Soon enough, Jimmy makes both friends and foes. Among them, the panther-like Heera, head of a security services firm; the affable Balu, photographer and man about town; the lone inspector A. Kala; and the menacing Shamsher Khan, poacher and arms trafficker. Jimmy’s allies also include a local faction of the Bandar-log, with whom he has the ability to communicate, and whose president lives in Rashtrapati Bhavan, no less.
The prose, and the telling, is pleasant enough, barring the occasional sentence such as “His hormones started shaking and his heart started quaking”. Jimmy, alternating between innocence and violence, sometimes comes across as a bit of a prig, especially when he utters lines such as: "The people of Haripur are not junglis. They are not beasts. They have manners, they have morals, they are in touch with our culture and nature, and they are not forever in a race to show off their money or earn more of it."
Along the way, the focus on the urban jungle dissipates, and the location shifts to an actual jungle. The narrative strand of Jimmy’s being a “star spy in the employ of the monkey republic” peters out, and there are other blind alleys, such as devoting time to his flailing attempts at wooing women.

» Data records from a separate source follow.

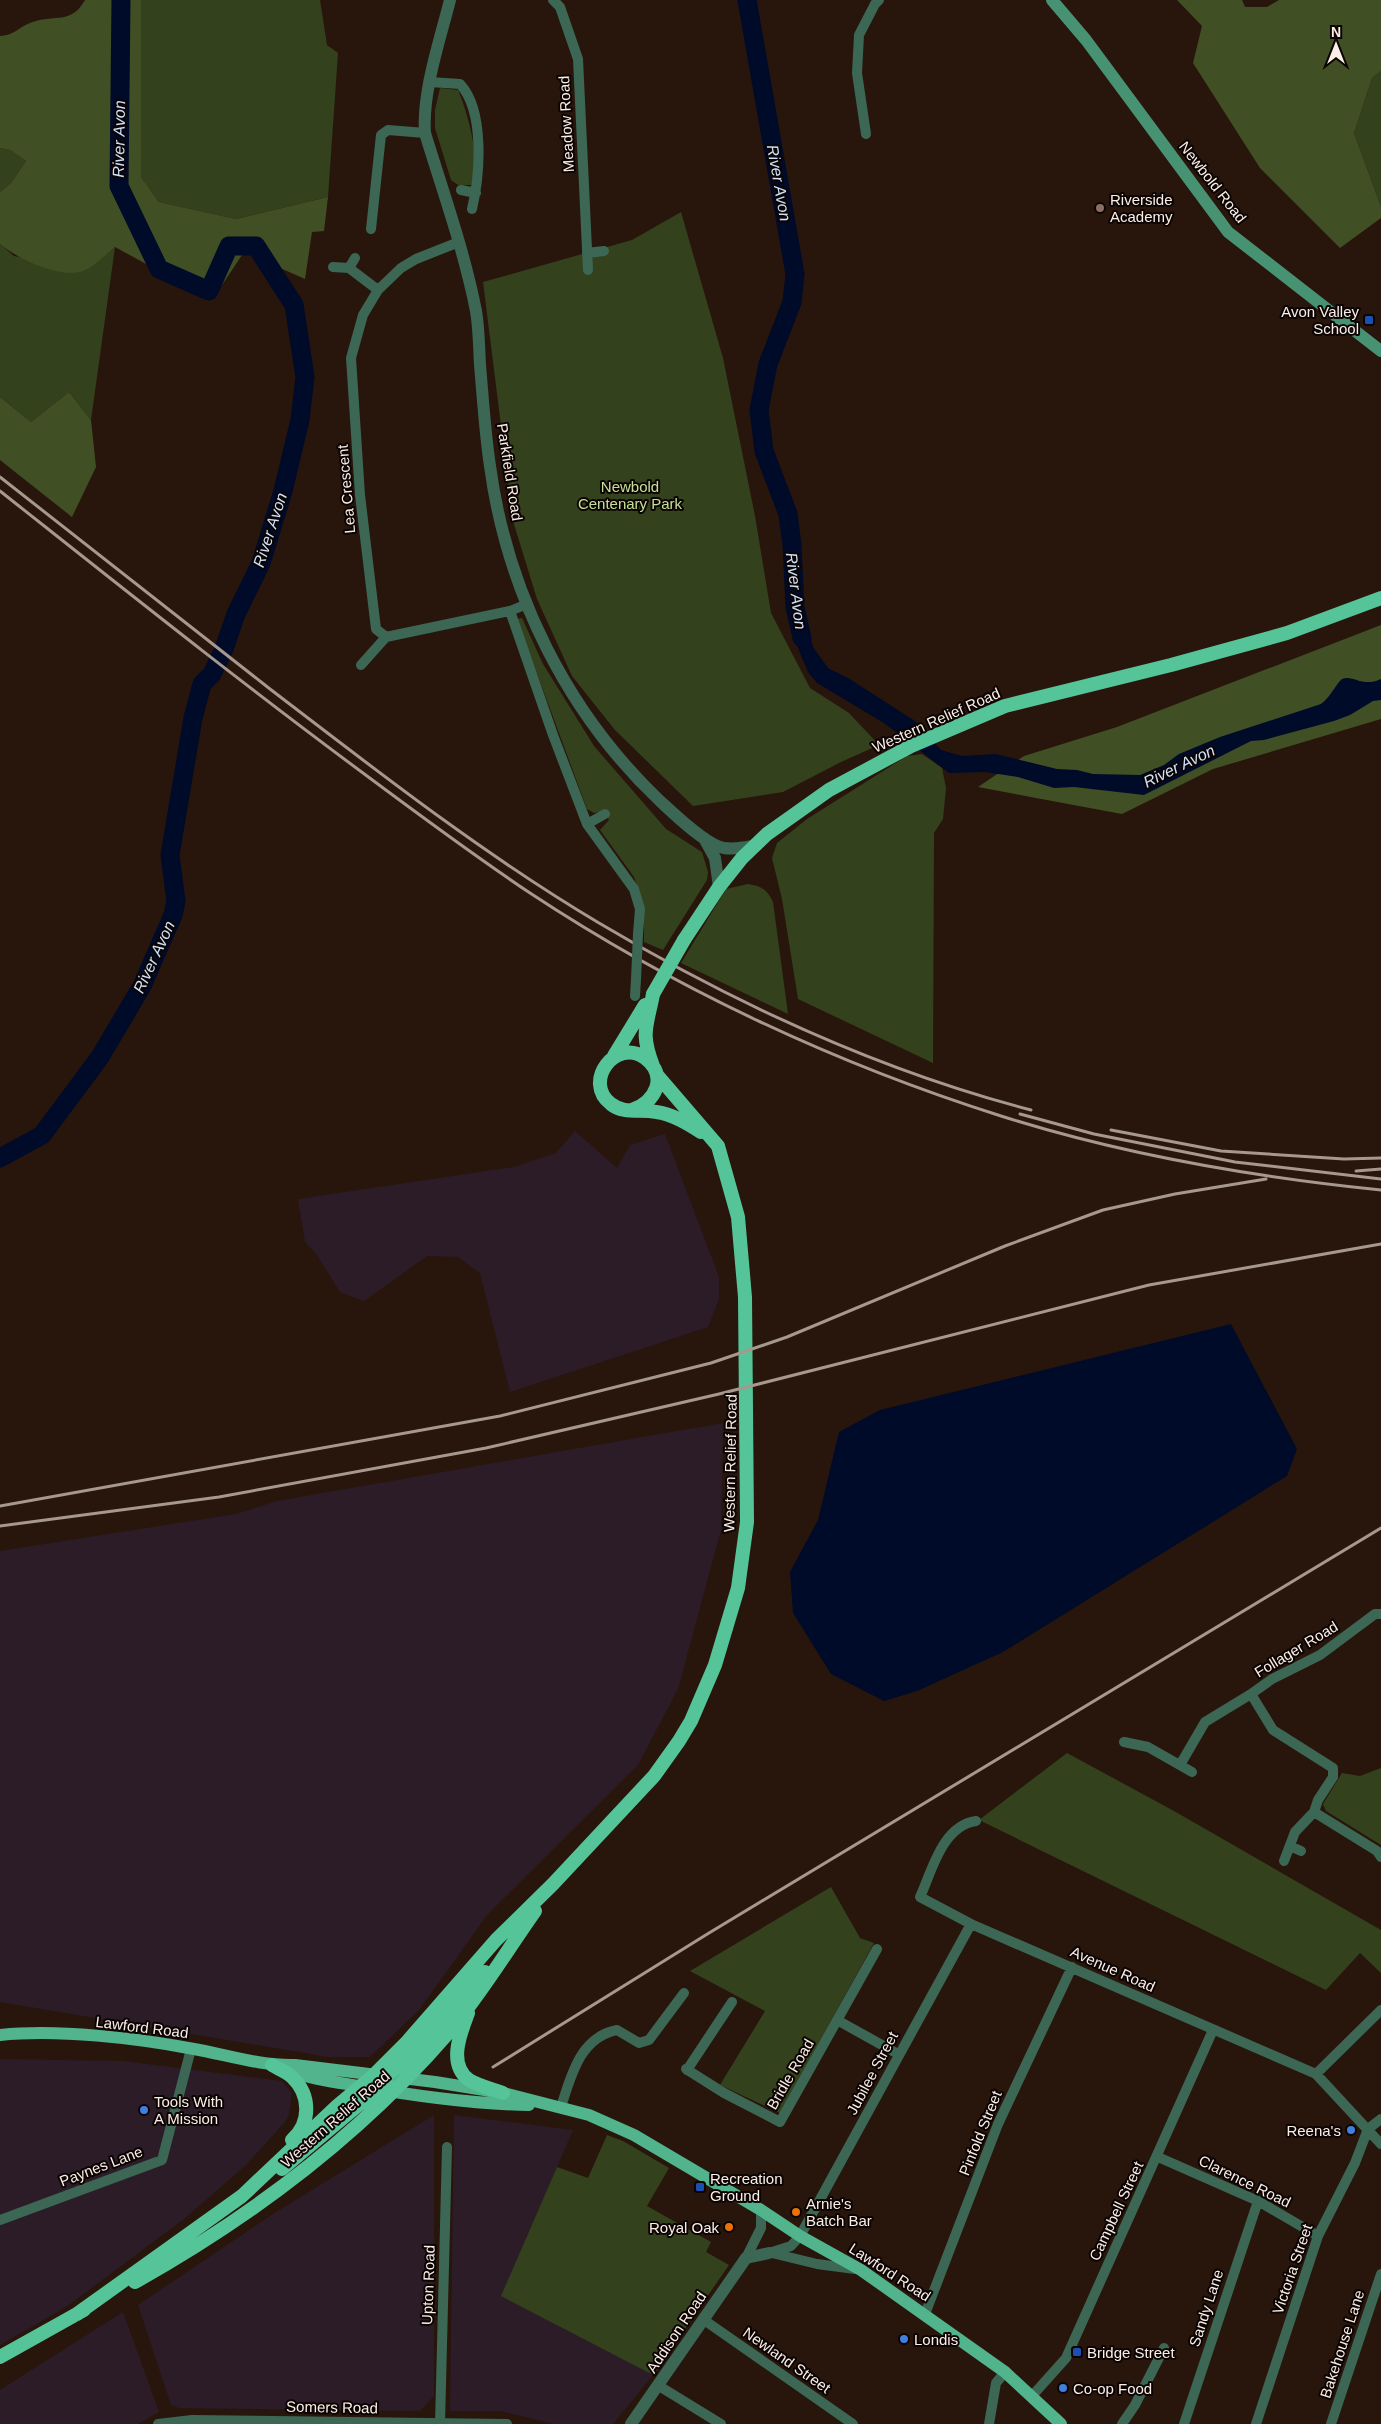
<svg xmlns="http://www.w3.org/2000/svg" width="1381" height="2424" font-family="Arial,sans-serif">
<style>
.industrial{fill:#2b1c28}
.green{fill:#34411d}
.forest{fill:#405024}
.water{fill:#000a29}
.lines{fill:none;stroke-linecap:round;stroke-linejoin:round}
.river{stroke:#000a29;stroke-width:19}
.minor{stroke:#3b6754;stroke-width:10}
.tertiary{stroke:#3b6754;stroke-width:12}
.secondary{stroke:#489274;stroke-width:12}
.primary{stroke:#51b48d;stroke-width:12}
.trunk{stroke:#55c498;stroke-width:14}
.rail{stroke:#a6978f;stroke-width:3}
.minor-bridge{stroke:#3b6754;stroke-width:10}
.trunk-bridge{stroke:#55c498;stroke-width:14}
.education-dot{fill:#8d6e63;stroke:#0b0402;stroke-width:2}
.transit-dot{fill:#1a4fb4;stroke:#0b0402;stroke-width:2}
.shop-dot{fill:#3f7fe0;stroke:#0b0402;stroke-width:2}
.food-dot{fill:#e8710a;stroke:#0b0402;stroke-width:2}
.labels{text-anchor:middle;dominant-baseline:central;stroke-width:4;stroke-linejoin:round;paint-order:stroke}
.street-label{font-size:15px;fill:#fbeee7;stroke:#0b0402}
.poi-label{font-size:15px;fill:#fbeee7;stroke:#0b0402;text-anchor:start}
.park-label{font-size:15px;fill:#c4e097;stroke:#0b0402}
.water-label{font-size:16px;font-style:italic;fill:#cfe2fb;stroke:#0b0402}
</style>
<rect width="100%" height="100%" fill="#28160c"/>
<path class="industrial" d="M575 1131 617 1168 630 1145 665 1134 719 1277V1299L708 1327 510 1392 480 1273 458 1257 427 1256 364 1301 340 1292 317 1255 305 1242 298 1199 514 1167 556 1153Z
M723 1423 721 1530 678 1689 638 1765 487 1915 419 2010 370 2057H328L0 2002V1551L236 1514 277 1501Z
M0 2059 123 2061 282 2081 292 2093 289 2114 285 2122 245 2166 184 2219 66 2307 0 2345Z
M434 2115V2396L420 2411 179 2408 171 2405 138 2305 273 2214Z
M454 2115 573 2130 502 2296 653 2375 613 2424H554L501 2411H450Z
M123 2312 159 2412 138 2424H0V2390Z"/>
<path class="green" d="M141 0H320L327 45 338 53 328 197 236 219 159 202 141 177Z
M1381 71V207L1354 133 1372 78Z
M440 88 458 90C466 107 484 169 471 185H458L451 180 435 128V110Z
M0 148 10 150 26 161 11 183 0 192Z
M681 212 723 358 755 516 771 613 810 688 849 713 879 745 841 762 783 792 693 806 615 730 572 676 537 599 513 521 483 282 632 240Z
M0 244 14 256 84 270 115 247 91 420 69 392 31 422 0 397Z
M522 618 543 664 594 746 666 829 702 852 708 872 707 880 663 950 644 942V906L634 877 600 830 609 820 604 811 594 813 587 809 517 619Z
M922 754 942 768 946 788 943 819 934 833 933 1063 798 999 782 899 772 858 777 843 807 819 907 756Z
M748 884C761 886 767 889 773 902L788 1014 681 963 726 889Z
M1067 1753 1174 1811 1381 1930V1973L1360 1953 1326 1990 979 1820Z
M1381 1768V1845L1326 1811 1323 1804 1342 1773 1360 1776Z
M831 1887 860 1938 874 1943 780 2113 720 2085 765 2011 690 1971Z
M607 2135 623 2141 669 2168 647 2206 711 2242 706 2252 729 2265 653 2375 501 2296 557 2167 588 2178Z"/>
<path class="forest" d="M85 0H141V177L159 202 236 219 328 197 324 231 312 232 305 279 244 252 220 288 179 282 115 247C106 254 94 267 83 271 60 279 18 259 0 244V192L11 183 26 161 10 150 0 148V36C16 35 19 26 33 22 55 14 71 25 85 0Z
M1177 0H1242L1245 7H1267L1279 0H1381V71L1372 78 1354 133 1381 207V218L1340 248 1260 168 1193 63 1202 26Z
M69 392 91 420 96 467 72 517 0 460V397L31 422Z
M1381 625V719L1213 769 1122 814 978 787 1024 756 1117 727Z"/>
<path class="water" d="M788 614H805L813 647 828 668 848 678 915 721 941 750 962 756 996 754 1057 769 1077 770 1093 774 1140 775 1164 765 1179 754 1220 737 1321 704C1331 697 1337 682 1342 679 1353 674 1362 688 1381 679V700L1373 701 1350 715 1334 721 1264 740 1251 741 1144 795 1074 787 1054 788 1018 777 985 772 949 773 884 723 817 683 808 672 793 636Z
M1231 1324 1297 1449 1287 1476 1003 1652 917 1691 884 1701 831 1674 793 1613 790 1572 818 1520 839 1432 880 1410Z"/>
<g class="lines">
<path class="river" d="M747 0 795 274 792 302 768 364 759 410 764 451 788 514 792 545 795 607 802 638
M0 1158 42 1135 100 1057 142 986 173 915 176 901 170 855 193 718 202 684 212 674 224 649 236 614 261 563 283 491 300 420 305 377 294 305 256 246H229L209 291 159 269 119 186 121 0"/>
<path class="minor" d="M553 0 560 7 578 59 588 270
M430 82 460 84C485 111 480 175 472 209
M866 134 857 73 859 35 875 4 879 0
M461 190 476 193
M371 229 381 135 388 130 425 133
M459 242 416 259 401 268 378 290 363 315 351 358 360 495 376 629 386 637 510 611 527 604
M587 253 604 251
M333 267 349 268 355 258
M349 268 378 290
M510 611 553 735 587 824 634 889 640 909 638 934
M361 665 386 637
M587 824 605 814
M635 996 636 979
M1251 1694 1272 1679 1320 1655 1375 1614H1381
M1124 1742 1148 1747 1192 1772
M1180 1765 1205 1722 1251 1694 1273 1730 1333 1768V1777L1318 1800 1314 1812
M976 1821C942 1826 932 1871 920 1897L971 1924 1316 2074 1381 2144
M1290 1846 1301 1851
M1284 1861 1295 1832 1314 1812 1377 1851 1381 1857
M837 2020 898 2054
M686 2069 724 2093 780 2122 877 1949
M687 2070 732 2002
M1316 2074 1381 2010
M561 2107C571 2076 580 2037 617 2030L639 2043 649 2040 684 1993
M1368 2129 1381 2119
M1158 2157 1258 2201 1318 2236
M0 2220 162 2160 191 2049
M769 2253 791 2246 800 2236 971 1924
M772 2253 817 2264 855 2269
M746 2258 761 2228V2210
M925 2314 998 2124 1072 1967
M704 2320 853 2424
M659 2386 721 2424
M1032 2396 1066 2358 1213 2030
M158 2424 192 2420 507 2424
M440 2424 447 2147
M989 2424 996 2383 1005 2372
M1122 2424 1135 2405 1164 2348
M1184 2424 1258 2201
M1256 2424 1318 2236 1355 2163 1368 2129
M1331 2424 1381 2274"/>
<path class="tertiary" d="M450 0C440 40 422 92 425 133 443 192 464 250 476 311 479 328 479 348 480 365 483 399 485 433 490 466 507 592 567 713 660 801 673 813 707 846 724 848 735 850 747 847 757 845
M704 838 715 858 719 887
M631 2424 746 2258 769 2253"/>
<path class="secondary" d="M1052 0 1086 40 1228 232 1381 351"/>
<path class="primary" d="M0 2035C59 2029 135 2038 194 2049 227 2055 261 2066 295 2065L435 2082 503 2093 589 2115 634 2135 761 2210 800 2236 861 2270 1005 2372 1061 2424
M285 2069C308 2079 334 2082 359 2086 415 2096 472 2104 529 2105"/>
<path class="trunk" d="M684 940 719 887 742 858 767 834 829 790 911 746 1005 706 1171 665 1287 633 1381 598
M653 994C647 1027 640 1032 653 1066
M614 1056 645 1005
M632 1110C655 1103 669 1076 645 1058 616 1037 582 1082 611 1104 623 1114 641 1109 656 1112 672 1114 687 1123 701 1132
M468 2013C461 2032 447 2064 469 2080 479 2086 492 2089 503 2093
M272 2065C279 2069 287 2072 292 2077 311 2095 311 2123 292 2140
M374 2083 401 2065 485 1972
M282 2169 386 2082
M135 2282C251 2217 362 2133 449 2032 481 1994 506 1952 535 1911
M77 2314 242 2196 337 2106 374 2075 406 2043 496 1940 553 1884 654 1776 679 1741 691 1721 715 1665 738 1588 747 1522 745 1297 738 1217 718 1146 657 1075
M0 2357 84 2310"/>
<path class="rail" d="M0 477C90 548 180 619 270 689 377 771 483 854 599 923 732 1002 881 1071 1031 1110
M0 491C120 586 240 682 363 773 418 814 473 855 530 893 674 988 836 1064 1001 1116 1124 1155 1253 1177 1381 1190
M1020 1114 1094 1134 1235 1162 1381 1179
M1111 1130 1221 1151 1344 1159 1381 1158
M1356 1171 1381 1169
M0 1506 500 1416 711 1363 787 1337 1005 1246 1103 1210 1175 1194 1266 1179
M0 1526 219 1497 486 1448 719 1394 1149 1285 1381 1244
M493 2067 709 1933 1381 1528"/>
<path class="minor-bridge" d="M636 979 638 934"/>
<path class="trunk-bridge" d="M653 994 684 940"/>
</g>
<circle class="education-dot" cx="1100" cy="208" r="5"/>
<g class="transit-dot">
<rect x="1364" y="315" width="10" height="10" rx="2.5"/>
<rect x="695" y="2182" width="10" height="10" rx="2.5"/>
<rect x="1072" y="2347" width="10" height="10" rx="2.5"/>
</g>
<g class="shop-dot">
<circle cx="144" cy="2110" r="5"/>
<circle cx="1351" cy="2130" r="5"/>
<circle cx="904" cy="2339" r="5"/>
<circle cx="1063" cy="2388" r="5"/>
</g>
<g class="food-dot">
<circle cx="796" cy="2212" r="5"/>
<circle cx="729" cy="2227" r="5"/>
</g>
<g class="labels">
<g class="street-label">
<text transform="translate(566 124) rotate(-93)">Meadow Road</text>
<text transform="translate(1213 182) rotate(52)">Newbold Road</text>
<text transform="translate(510 472) rotate(81)">Parkfield Road</text>
<text transform="translate(346 489) rotate(-95)">Lea Crescent</text>
<text transform="translate(936 720) rotate(-24)">Western Relief Road</text>
<text transform="translate(730 1463) rotate(-89)">Western Relief Road</text>
<text transform="translate(1296 1649) rotate(-31)">Follager Road</text>
<text transform="translate(1113 1969) rotate(24)">Avenue Road</text>
<text transform="translate(142 2027) rotate(7)">Lawford Road</text>
<text transform="translate(872 2073) rotate(-62)">Jubilee Street</text>
<text transform="translate(790 2074) rotate(-60)">Bridle Road</text>
<text transform="translate(335 2119) rotate(-41)">Western Relief Road</text>
<text transform="translate(980 2133) rotate(-68)">Pinfold Street</text>
<text transform="translate(101 2166) rotate(-21)">Paynes Lane</text>
<text transform="translate(1245 2181) rotate(26)">Clarence Road</text>
<text transform="translate(1116 2211) rotate(-65)">Campbell Street</text>
<text transform="translate(1292 2269) rotate(-71)">Victoria Street</text>
<text transform="translate(890 2272) rotate(33)">Lawford Road</text>
<text transform="translate(428 2285) rotate(-88)">Upton Road</text>
<text transform="translate(1206 2308) rotate(-72)">Sandy Lane</text>
<text transform="translate(676 2332) rotate(-56)">Addison Road</text>
<text transform="translate(1342 2344) rotate(-72)">Bakehouse Lane</text>
<text transform="translate(787 2360) rotate(35)">Newland Street</text>
<text transform="translate(332 2407) rotate(1)">Somers Road</text>
</g>
<g class="poi-label">
<text x="1110" y="199">Riverside<tspan x="1110" dy="17">Academy</tspan></text>
<text x="1359" y="311" text-anchor="end">Avon Valley<tspan x="1359" dy="17">School</tspan></text>
<text x="154" y="2101">Tools With<tspan x="154" dy="17">A Mission</tspan></text>
<text x="1341" y="2130" text-anchor="end">Reena's</text>
<text x="710" y="2178">Recreation<tspan x="710" dy="17">Ground</tspan></text>
<text x="806" y="2203">Arnie's<tspan x="806" dy="17">Batch Bar</tspan></text>
<text x="719" y="2227" text-anchor="end">Royal Oak</text>
<text x="914" y="2339">Londis</text>
<text x="1087" y="2352">Bridge Street</text>
<text x="1073" y="2388">Co-op Food</text>
</g>
<g class="park-label">
<text x="630" y="486">Newbold<tspan x="630" dy="17">Centenary Park</tspan></text>
</g>
<g class="water-label">
<text transform="translate(119 139) rotate(-89)">River Avon</text>
<text transform="translate(779 183) rotate(80)">River Avon</text>
<text transform="translate(270 530) rotate(-72)">River Avon</text>
<text transform="translate(796 591) rotate(83)">River Avon</text>
<text transform="translate(1179 766) rotate(-26)">River Avon</text>
<text transform="translate(154 957) rotate(-65)">River Avon</text>
</g>
</g>
<g transform="translate(1336 45)" stroke="#0b0402" stroke-width="4" paint-order="stroke">
<path d="M0-4L9 19L0 12L-9 19Z" fill="#fbeee7"/>
<text y="-8" font-size="14" font-weight="bold" text-anchor="middle" fill="#fbeee7">N</text>
</g>
</svg>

It all comes down to a drawn-out dénouement: a character introduced almost at the last minute, the sleek Kaushal Acharya, a hypnotic yoga guru-cum-intelligence analyst known as KA, sets out with Heera and others to rescue an abducted Jimmy. The original Mowgli, too, gets into the act with a little help from a band of primates, to make the bad guys stop their monkey business. Taking another cue from Kipling, one could say it’s a Just So-so Story.